Our stack runs on Ubuntu 24.04 with Docker Compose. Ollama sits alongside other AI services:

services:
  ollama:
    image: ollama/ollama:latest
    ports:
      - "11434:11434"
    environment:
      OLLAMA_KEEP_ALIVE: "0s"
    deploy:
      resources:
        reservations:
          devices:
            - capabilities: [gpu]

The key insight: KEEP_ALIVE=0s means models unload from VRAM immediately after each request. This lets multiple GPU services coexist on limited hardware.

VRAM Management

With 8GB VRAM shared across services, every megabyte matters:

| Service | Idle VRAM | Active VRAM | |---------|-----------|-------------| | Ollama | 0 MB | ~5.6 GB | | Whisper | 904 MB | 904 MB | | TTS | 0 MB | ~5 GB |

The pattern: keep persistent services small (Whisper with int8 quantization), and unload heavy models immediately. Only one large model runs at a time.

Lessons Learned

  1. float16 isn't always safe — on older GPUs (Compute Capability 6.1), float16 can produce NaN/Inf values. Use float32 or int8 quantization instead.

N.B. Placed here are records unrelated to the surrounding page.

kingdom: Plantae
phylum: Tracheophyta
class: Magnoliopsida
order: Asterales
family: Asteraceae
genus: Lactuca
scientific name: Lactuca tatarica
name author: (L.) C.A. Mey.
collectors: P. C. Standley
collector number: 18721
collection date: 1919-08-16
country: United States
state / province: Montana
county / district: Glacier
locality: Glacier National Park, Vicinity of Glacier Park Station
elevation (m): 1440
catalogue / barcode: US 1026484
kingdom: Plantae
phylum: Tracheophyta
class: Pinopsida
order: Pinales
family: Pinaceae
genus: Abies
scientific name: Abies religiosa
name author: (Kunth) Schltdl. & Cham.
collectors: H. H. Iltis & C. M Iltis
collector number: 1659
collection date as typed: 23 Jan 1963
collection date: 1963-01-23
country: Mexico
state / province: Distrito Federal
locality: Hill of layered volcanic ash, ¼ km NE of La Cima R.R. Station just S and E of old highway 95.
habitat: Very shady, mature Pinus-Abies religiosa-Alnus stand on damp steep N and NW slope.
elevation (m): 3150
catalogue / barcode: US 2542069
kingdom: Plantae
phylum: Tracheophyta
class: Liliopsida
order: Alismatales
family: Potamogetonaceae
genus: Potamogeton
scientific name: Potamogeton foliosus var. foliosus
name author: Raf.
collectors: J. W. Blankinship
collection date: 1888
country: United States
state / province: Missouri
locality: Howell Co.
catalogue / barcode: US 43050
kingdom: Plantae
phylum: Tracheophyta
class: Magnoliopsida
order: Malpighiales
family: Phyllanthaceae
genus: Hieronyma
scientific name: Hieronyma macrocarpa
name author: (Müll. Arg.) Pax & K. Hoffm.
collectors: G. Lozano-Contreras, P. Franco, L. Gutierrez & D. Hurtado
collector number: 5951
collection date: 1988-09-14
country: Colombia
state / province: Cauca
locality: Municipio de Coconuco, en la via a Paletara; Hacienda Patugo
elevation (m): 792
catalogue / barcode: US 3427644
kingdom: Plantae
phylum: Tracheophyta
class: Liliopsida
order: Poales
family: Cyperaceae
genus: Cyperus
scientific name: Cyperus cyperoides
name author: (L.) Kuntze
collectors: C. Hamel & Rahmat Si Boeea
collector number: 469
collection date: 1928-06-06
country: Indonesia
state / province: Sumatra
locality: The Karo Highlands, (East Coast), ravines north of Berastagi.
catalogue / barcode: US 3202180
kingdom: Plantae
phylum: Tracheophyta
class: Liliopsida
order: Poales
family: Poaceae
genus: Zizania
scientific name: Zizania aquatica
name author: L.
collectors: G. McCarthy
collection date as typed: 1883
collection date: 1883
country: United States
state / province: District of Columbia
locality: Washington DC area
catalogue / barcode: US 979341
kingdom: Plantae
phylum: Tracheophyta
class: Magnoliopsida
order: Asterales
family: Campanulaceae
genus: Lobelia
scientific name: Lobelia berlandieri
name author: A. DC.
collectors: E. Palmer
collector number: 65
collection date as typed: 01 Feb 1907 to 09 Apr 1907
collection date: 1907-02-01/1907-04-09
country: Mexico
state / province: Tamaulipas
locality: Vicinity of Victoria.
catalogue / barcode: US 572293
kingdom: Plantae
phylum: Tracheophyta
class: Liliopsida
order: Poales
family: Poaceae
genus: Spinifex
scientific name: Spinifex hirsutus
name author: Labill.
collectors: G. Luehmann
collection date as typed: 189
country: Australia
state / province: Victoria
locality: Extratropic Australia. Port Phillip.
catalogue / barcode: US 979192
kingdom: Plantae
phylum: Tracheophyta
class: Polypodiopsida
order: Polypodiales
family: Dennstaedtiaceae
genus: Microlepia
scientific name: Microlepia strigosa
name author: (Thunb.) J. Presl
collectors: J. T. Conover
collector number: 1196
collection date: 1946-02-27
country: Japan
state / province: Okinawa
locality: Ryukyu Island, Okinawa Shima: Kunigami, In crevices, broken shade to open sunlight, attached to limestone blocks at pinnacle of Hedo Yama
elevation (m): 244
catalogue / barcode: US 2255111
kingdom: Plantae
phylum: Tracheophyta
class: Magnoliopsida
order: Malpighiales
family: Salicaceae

  2. Docker GPU access requires nvidia-container-toolkit — not just the driver. This trips up most first-time setups.

  3. Health checks matter — Ollama doesn't crash gracefully when VRAM is exhausted. Add proper health checks and restart policies.

What's Next

We're exploring multi-model orchestration — routing requests to the right model based on task complexity. Small queries go to 7B models, complex ones to 70B with quantization.

The bottom line: you don't need an A100 to run LLMs in production. A well-configured consumer GPU gets you surprisingly far.